BEGIN Extracted information

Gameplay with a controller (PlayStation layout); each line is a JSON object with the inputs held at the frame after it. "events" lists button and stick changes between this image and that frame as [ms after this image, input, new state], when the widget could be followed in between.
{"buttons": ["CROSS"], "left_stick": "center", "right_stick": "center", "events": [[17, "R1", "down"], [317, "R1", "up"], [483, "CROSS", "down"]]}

END Extracted information
BEGIN Extracted information

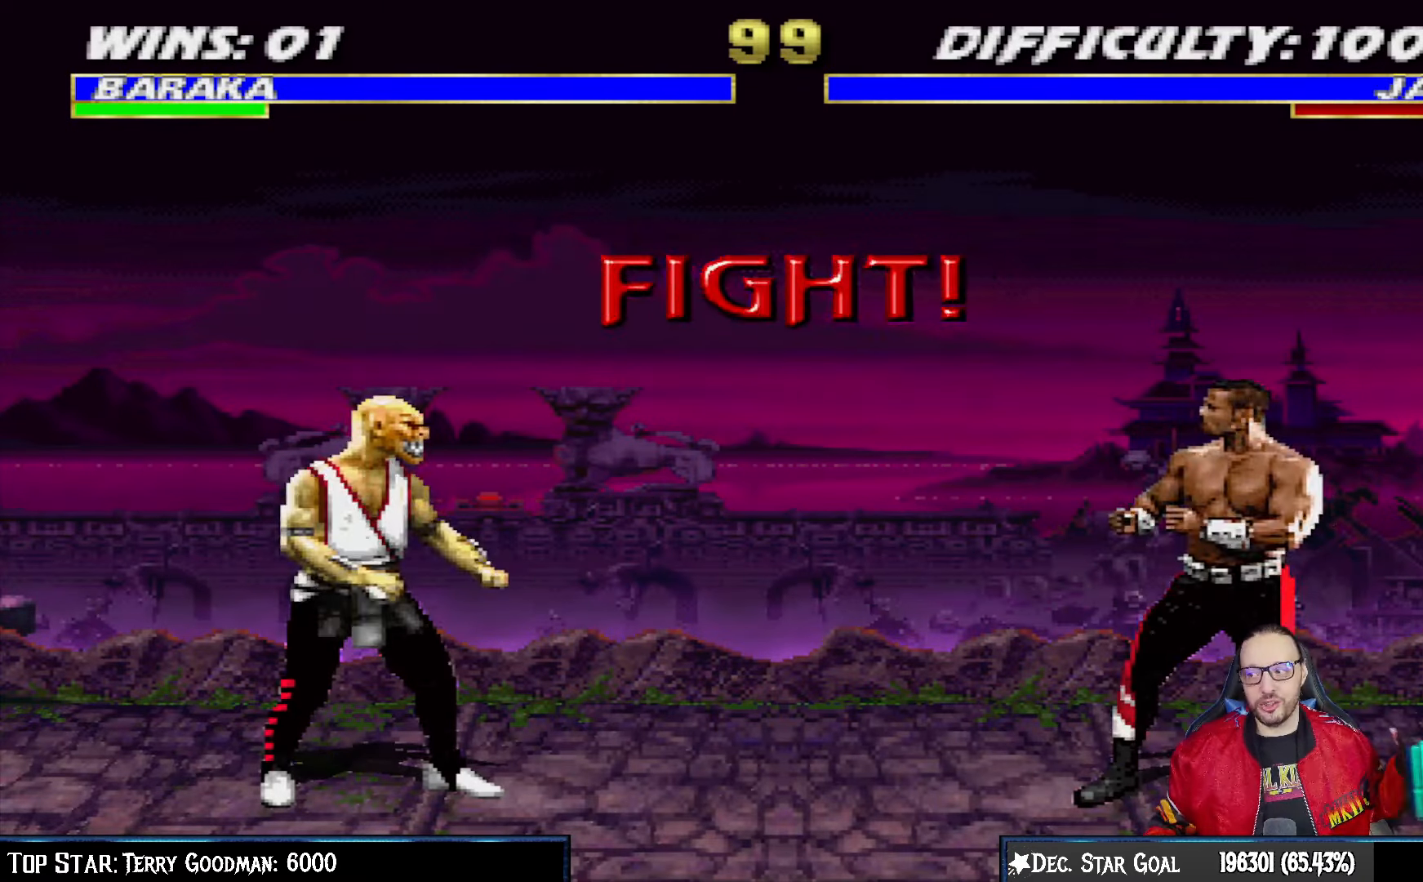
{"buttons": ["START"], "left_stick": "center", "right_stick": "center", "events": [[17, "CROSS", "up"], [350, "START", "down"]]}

END Extracted information

» Task requirements
Would you copy every line from the listing above that has the string "center" in it?

» Solution to the exercise
{"buttons": ["CROSS"], "left_stick": "center", "right_stick": "center", "events": [[17, "R1", "down"], [317, "R1", "up"], [483, "CROSS", "down"]]}
{"buttons": ["START"], "left_stick": "center", "right_stick": "center", "events": [[17, "CROSS", "up"], [350, "START", "down"]]}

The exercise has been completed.